A quoi peut-on s’attendre ?
La faillite de SVB ne semble pas faire peser un risque systémique. La FDIC qui est une agence indépendante du gouvernement des Etats-Unis ayant comme responsabilité d’assurer aux épargnants la garantie des dépôts bancaires jusqu’à 250 000 dollars, remboursera finalement sans limite l’ensemble des dépôts des épargnants avec l’aide de la FED et du Trésor américain. De plus, la qualité des actifs et les coussins de fonds propres des grandes banques sont des éléments positifs à la non-propagation du cas Silicon Valley Bank.
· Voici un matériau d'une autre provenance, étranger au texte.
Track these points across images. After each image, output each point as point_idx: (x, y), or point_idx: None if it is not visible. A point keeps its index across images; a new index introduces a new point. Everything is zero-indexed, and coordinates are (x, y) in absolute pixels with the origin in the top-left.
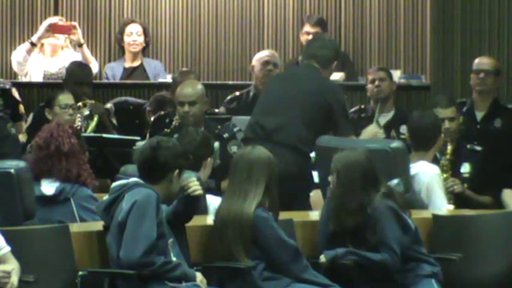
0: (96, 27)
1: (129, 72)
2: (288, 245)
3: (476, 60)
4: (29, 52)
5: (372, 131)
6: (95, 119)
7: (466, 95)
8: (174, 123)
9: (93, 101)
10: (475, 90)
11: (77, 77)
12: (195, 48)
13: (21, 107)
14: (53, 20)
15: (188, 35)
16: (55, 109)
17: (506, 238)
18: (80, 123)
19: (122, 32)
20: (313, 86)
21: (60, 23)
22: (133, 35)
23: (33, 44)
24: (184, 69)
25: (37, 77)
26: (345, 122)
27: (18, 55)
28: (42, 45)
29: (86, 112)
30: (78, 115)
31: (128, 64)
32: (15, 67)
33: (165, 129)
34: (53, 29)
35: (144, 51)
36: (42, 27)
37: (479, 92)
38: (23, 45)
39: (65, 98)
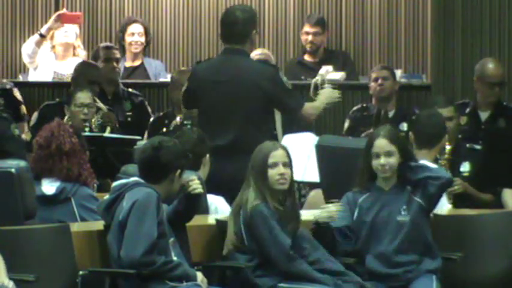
0: (97, 26)
1: (129, 72)
2: (281, 245)
3: (489, 71)
4: (38, 44)
5: (327, 94)
6: (107, 130)
7: (467, 95)
8: (174, 122)
9: (105, 108)
10: (483, 97)
11: (90, 76)
12: (196, 47)
13: (23, 108)
14: (60, 11)
15: (189, 34)
16: (71, 107)
17: (506, 238)
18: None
19: (123, 31)
20: (245, 84)
21: (68, 13)
22: (135, 36)
23: (42, 36)
24: (183, 68)
25: (46, 76)
26: (289, 98)
27: (27, 47)
28: (54, 47)
29: (98, 121)
30: (93, 119)
31: (128, 63)
32: (24, 59)
33: (163, 129)
34: (62, 19)
35: (145, 50)
36: (51, 19)
37: (489, 101)
38: (32, 37)
39: (82, 97)
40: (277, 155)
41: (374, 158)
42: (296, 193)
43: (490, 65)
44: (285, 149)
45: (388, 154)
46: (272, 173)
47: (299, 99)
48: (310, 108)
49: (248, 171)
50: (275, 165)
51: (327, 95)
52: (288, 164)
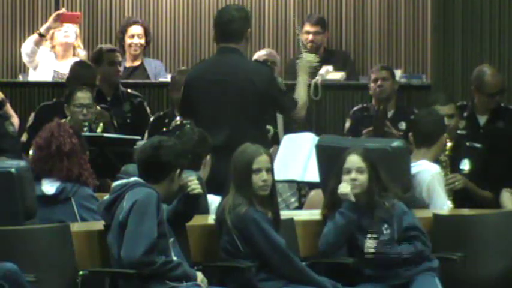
0: (97, 26)
1: (129, 72)
2: (278, 247)
3: (487, 82)
4: (37, 44)
5: (304, 64)
6: (100, 126)
7: (467, 95)
8: (175, 122)
9: (98, 108)
10: (482, 105)
11: (81, 78)
12: (196, 47)
13: None
14: (60, 11)
15: (189, 34)
16: (70, 107)
17: (506, 238)
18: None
19: (123, 32)
20: (241, 83)
21: (67, 12)
22: (135, 38)
23: (41, 35)
24: (183, 68)
25: (46, 75)
26: (285, 99)
27: (26, 47)
28: (53, 47)
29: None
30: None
31: (128, 63)
32: (24, 59)
33: (163, 129)
34: (61, 19)
35: (145, 50)
36: (50, 19)
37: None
38: (31, 37)
39: (81, 97)
40: (261, 161)
41: (345, 174)
42: (277, 197)
43: (488, 75)
44: (268, 153)
45: (359, 170)
46: (256, 178)
47: (293, 99)
48: (301, 106)
49: (230, 176)
50: (259, 170)
51: (305, 65)
52: (271, 170)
Le Crédit Suisse a connu également ces derniers jours un mouvement de panique, pour des problématiques qui sont pourtant connues depuis longtemps des investisseurs, avec là encore une contagion aux banques européennes.
Le moment Lehman Brothers n’aura pas lieu
Le marché a cru à un moment Lehman Brothers (une grande crise financière qui engendre une récession forte), c’est l’inverse qui se produit : les Banques Centrales et les institutions financières de parts et d’autres de l’Atlantique ont appris de la crise de Lehman Brothers, et agissent rapidement et fortement pour l’éviter. La Fed et le Trésor américains garantissent les dépôts des épargnants sans aucune limite de montant; en Europe, la banque centrale suisse (BNS) a annoncé qu’elle prêterait sans aucune limite des fonds au Crédit Suisse “Whatever it takes”.
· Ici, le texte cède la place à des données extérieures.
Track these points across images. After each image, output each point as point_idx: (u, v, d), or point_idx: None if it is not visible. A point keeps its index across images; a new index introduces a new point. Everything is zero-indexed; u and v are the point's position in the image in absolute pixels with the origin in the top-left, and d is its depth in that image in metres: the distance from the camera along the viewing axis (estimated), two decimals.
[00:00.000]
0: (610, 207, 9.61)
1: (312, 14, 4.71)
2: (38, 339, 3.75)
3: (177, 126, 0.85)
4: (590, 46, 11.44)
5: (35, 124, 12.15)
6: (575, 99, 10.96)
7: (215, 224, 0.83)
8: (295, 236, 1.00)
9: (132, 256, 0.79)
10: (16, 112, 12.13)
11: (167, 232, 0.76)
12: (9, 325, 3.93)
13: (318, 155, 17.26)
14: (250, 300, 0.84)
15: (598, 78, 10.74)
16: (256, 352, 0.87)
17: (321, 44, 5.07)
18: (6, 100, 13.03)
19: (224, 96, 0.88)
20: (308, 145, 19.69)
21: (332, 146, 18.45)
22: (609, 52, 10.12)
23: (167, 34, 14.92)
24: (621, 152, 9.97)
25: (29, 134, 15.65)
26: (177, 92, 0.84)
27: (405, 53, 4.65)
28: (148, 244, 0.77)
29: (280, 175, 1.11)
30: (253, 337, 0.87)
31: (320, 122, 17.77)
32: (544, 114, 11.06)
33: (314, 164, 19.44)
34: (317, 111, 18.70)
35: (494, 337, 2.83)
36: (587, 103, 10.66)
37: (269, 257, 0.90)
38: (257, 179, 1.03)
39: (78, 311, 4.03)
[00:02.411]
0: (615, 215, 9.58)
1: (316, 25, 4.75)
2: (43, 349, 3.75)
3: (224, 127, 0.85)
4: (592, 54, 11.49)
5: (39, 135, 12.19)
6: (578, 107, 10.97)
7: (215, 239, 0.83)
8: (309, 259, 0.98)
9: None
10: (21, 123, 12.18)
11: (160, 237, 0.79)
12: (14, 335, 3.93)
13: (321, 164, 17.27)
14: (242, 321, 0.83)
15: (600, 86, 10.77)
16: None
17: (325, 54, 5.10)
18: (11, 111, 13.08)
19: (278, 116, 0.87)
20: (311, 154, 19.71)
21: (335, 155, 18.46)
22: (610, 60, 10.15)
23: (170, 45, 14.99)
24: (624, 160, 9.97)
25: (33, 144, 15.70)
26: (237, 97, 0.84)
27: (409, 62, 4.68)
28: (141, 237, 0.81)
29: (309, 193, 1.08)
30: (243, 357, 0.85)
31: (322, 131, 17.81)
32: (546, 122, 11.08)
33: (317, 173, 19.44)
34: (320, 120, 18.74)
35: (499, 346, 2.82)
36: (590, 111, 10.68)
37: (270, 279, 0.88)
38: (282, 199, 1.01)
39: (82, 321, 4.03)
Il y a eu en moins d’une semaine, de très fortes variation de taux d’intérêts, des anticipations de croissance se sont retournées massivement en anticipations de récession (moment Lehman). Et pourtant, à ce stade, lorsque le marché se sera frotté les yeux, la préoccupation des investisseurs redeviendra la bonne tenue de la croissance économique et la hausse plus forte que prévue de l’inflation et des taux.